Editor's Note: Some of the articles described below are not yet available at the PNAS site but are scheduled to be posted this week.
A team from the UK, Germany, Ireland, and Portugal presents findings from an ancient DNA analysis of Bronze Age individuals in Orkney — a noted Neolithic cultural hub where there has been scant evidence of a subsequent Beaker culture that was present in mainland Britain. With sequence data for 22 Bronze Age and three Iron Age representatives from northwest Orkney, the researchers saw signs of migration into Orkney. Although some Mesolithic mitochondrial lineages and local Neolithic ancestry persisted in male lineages well into the Iron Age, Pontic-Caspian Steppe ancestry and incoming mitochondrial DNA lineages also turned up. "We find clear evidence for Early Bronze Age immigration into Orkney," the authors report, "but with an extraordinary pattern: continuity from the Neolithic on the male line of descent but immigration from continental Europe on the female side, echoed in the genome-wide picture."

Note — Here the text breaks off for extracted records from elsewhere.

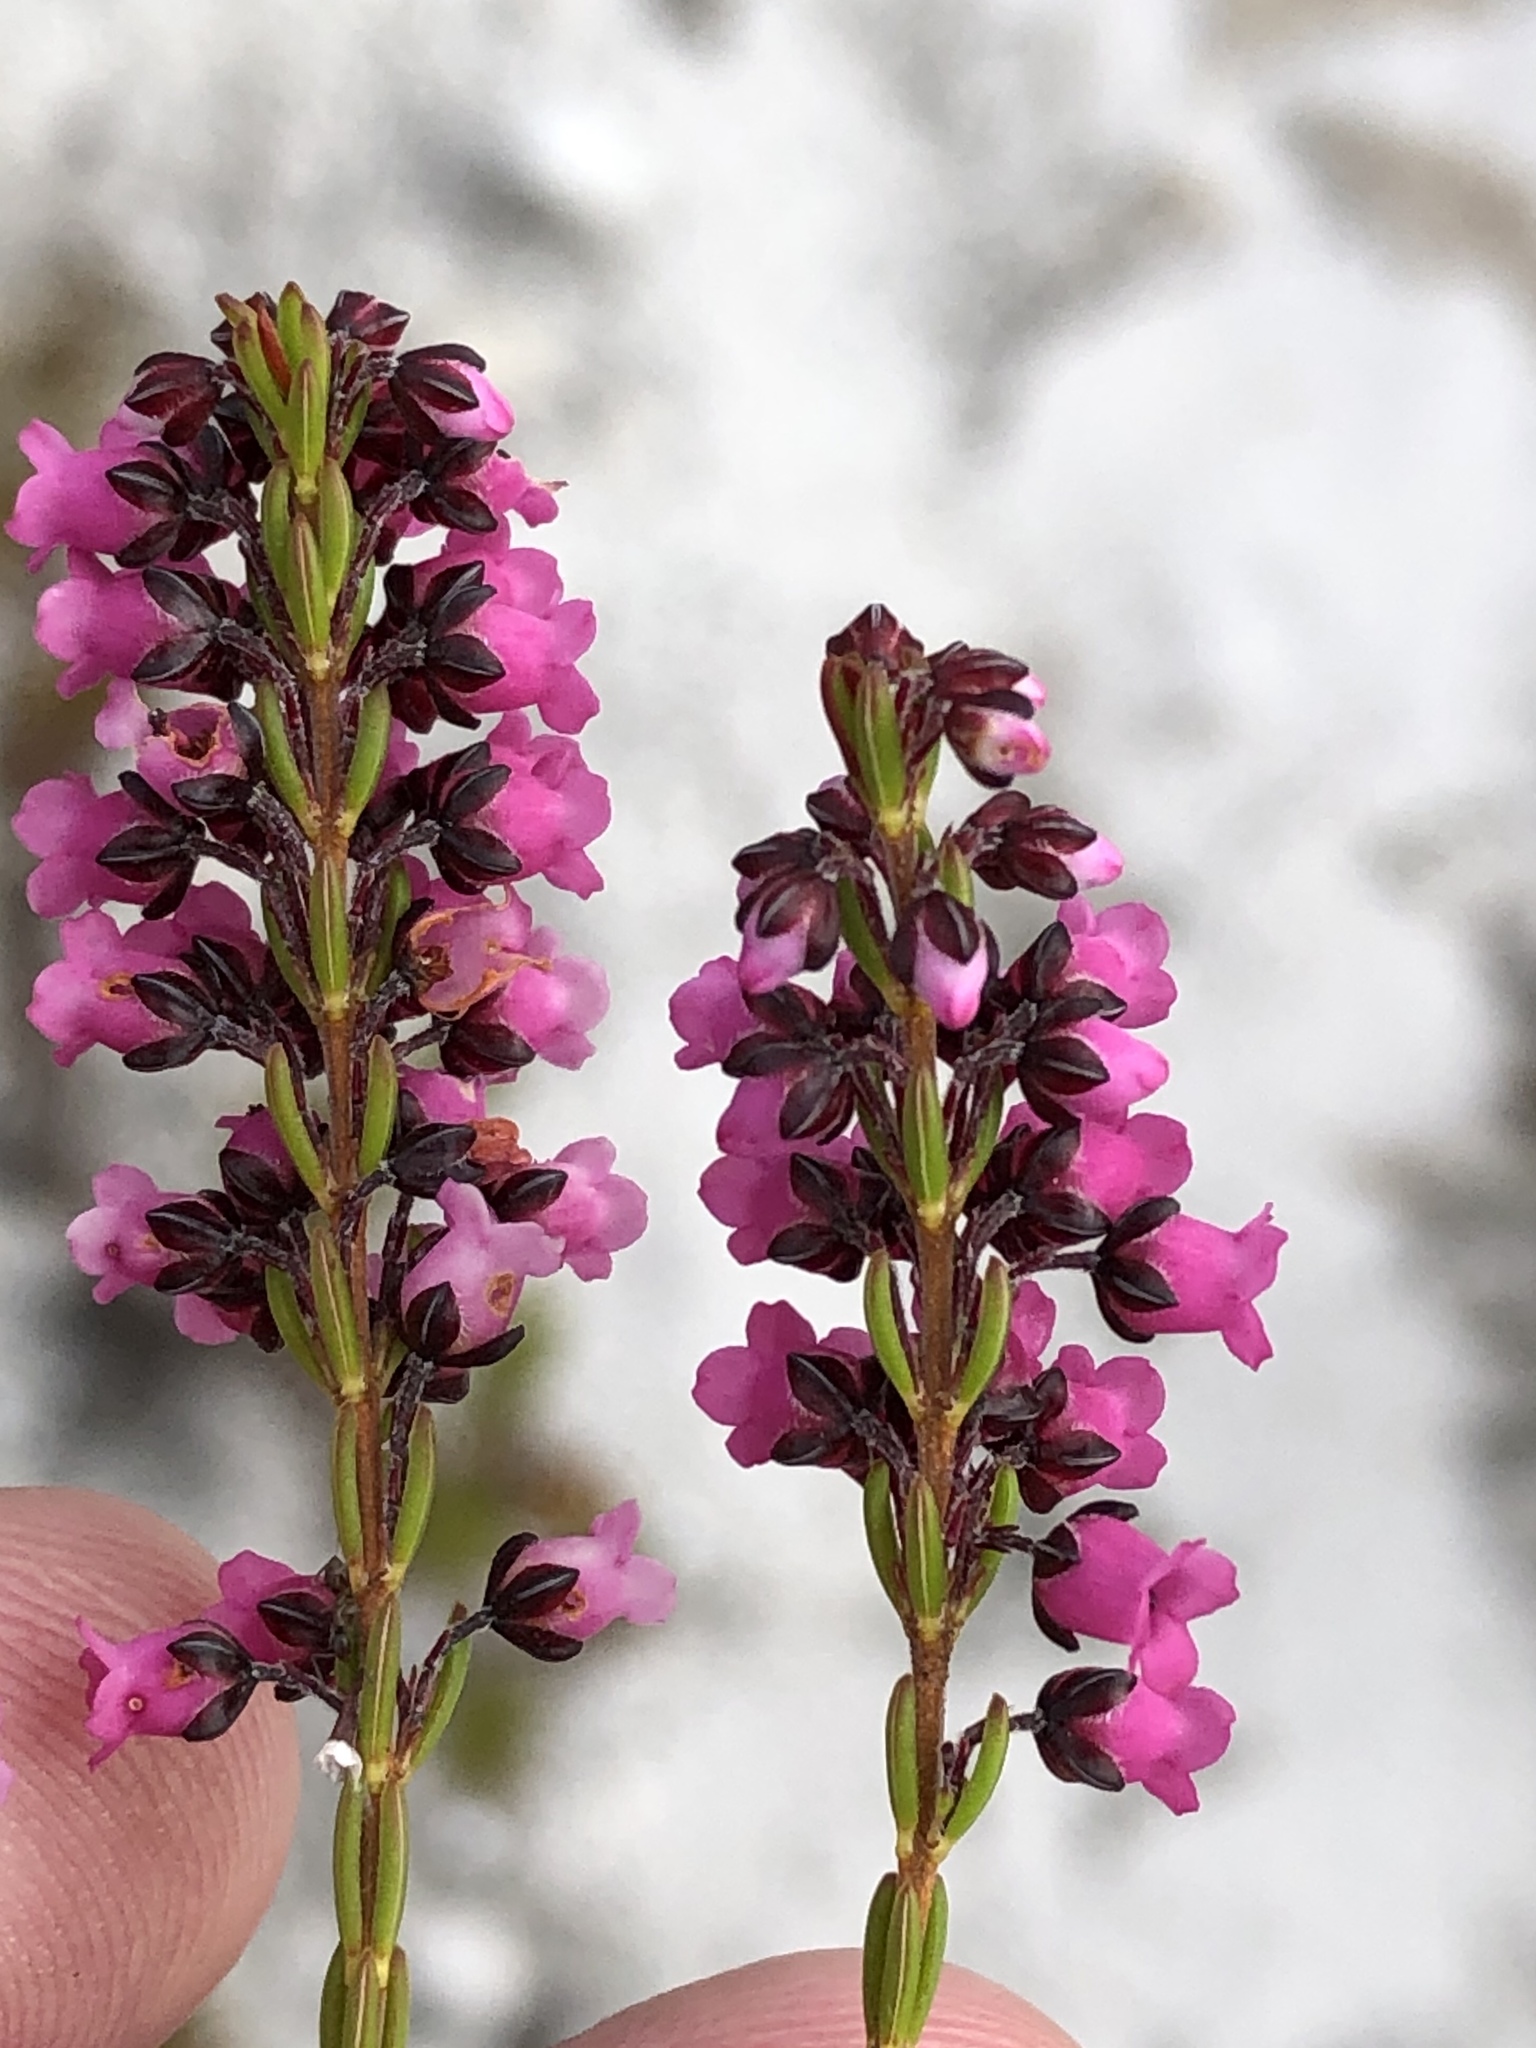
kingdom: Plantae
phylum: Tracheophyta
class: Magnoliopsida
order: Ericales
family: Ericaceae
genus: Erica
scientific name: Erica pulchella
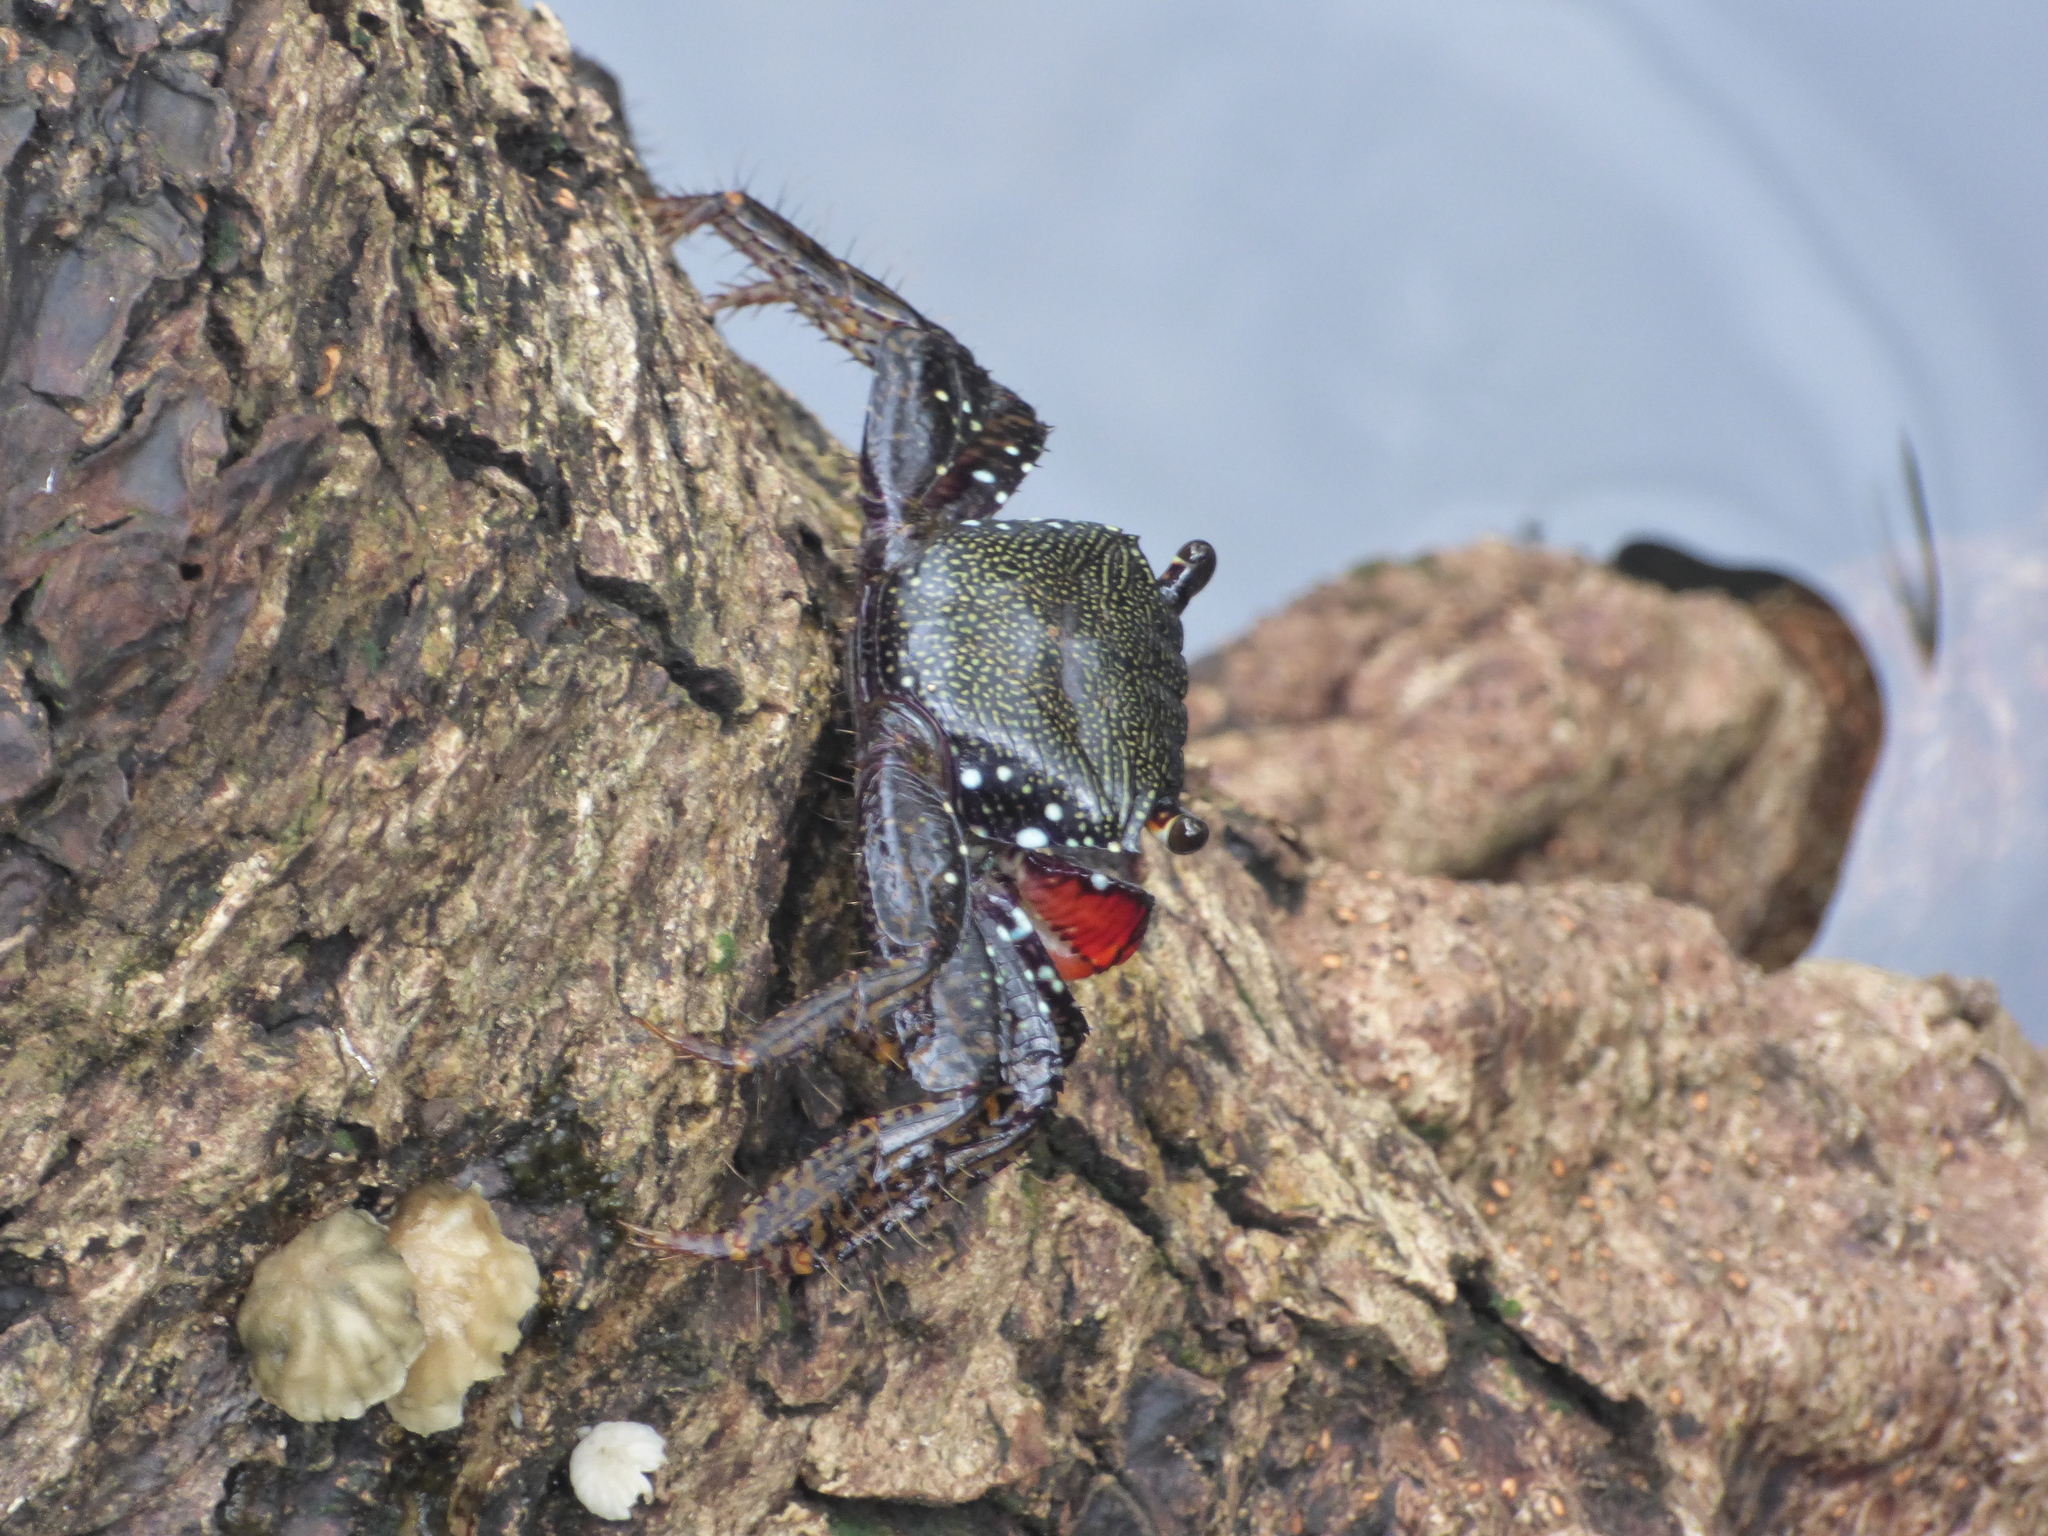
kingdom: Animalia
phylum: Arthropoda
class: Malacostraca
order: Decapoda
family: Grapsidae
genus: Goniopsis
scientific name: Goniopsis pulchra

Investigators at Harvard, Brigham and Women's Hospital, the Dana-Farber Cancer Institute, and the Broad Institute search for cancer immune evasion contributors with a CRISPR-Cas9-based gene-editing screen. By systematically targeting some 500 tumor suppressor genes, the team saw signs that chromatin and transcriptional regulators — particularly CTCF and cohesin ring components such as STAG2 or RAD21 — can dial down PD-L1 immune checkpoint activity in human cells. Likewise, the authors note, levels of PD-L2 and major histocompatibility complex (MHC) class I on the cell surface rose in the absence of RAD21, prompting follow-up analyses on the transcriptional consequences of lower-than-usual STAG2 levels. "Our findings … elucidate transcriptional changes of immune-related pathways as well as up-regulation of key immune regulatory molecules including PD-L1, PD-L2, and MHC in cohesin-deficient cells," they note, "which could have significant implications on [the] cancer microenvironment of cohesin-deficient tumors."
A Swedish-led team explores previously described ties between psychiatric conditions and the voltage-gated calcium channel-coding gene CACNA1C. With mouse knockout model and cell line experiments, including imaging, electrophysiological assays, and RT-qPCR-based screens for CACNA1C-related neuronal ion channel gene expression during neural differentiation, the investigators found brain development and behavioral differences in mice missing the calcium channel gene. From such findings, they call the CACNA1C gene product a "molecular switch" that may contribute to psychiatric disease susceptibility via calcium channel activity in neural progenitor cells. "Our findings reveal that disruption of Cacna1c perturbs spontaneous [calcium ion] activity in neural progenitors," the authors say, "affecting cerebral cortical development and causing anxiety in adulthood."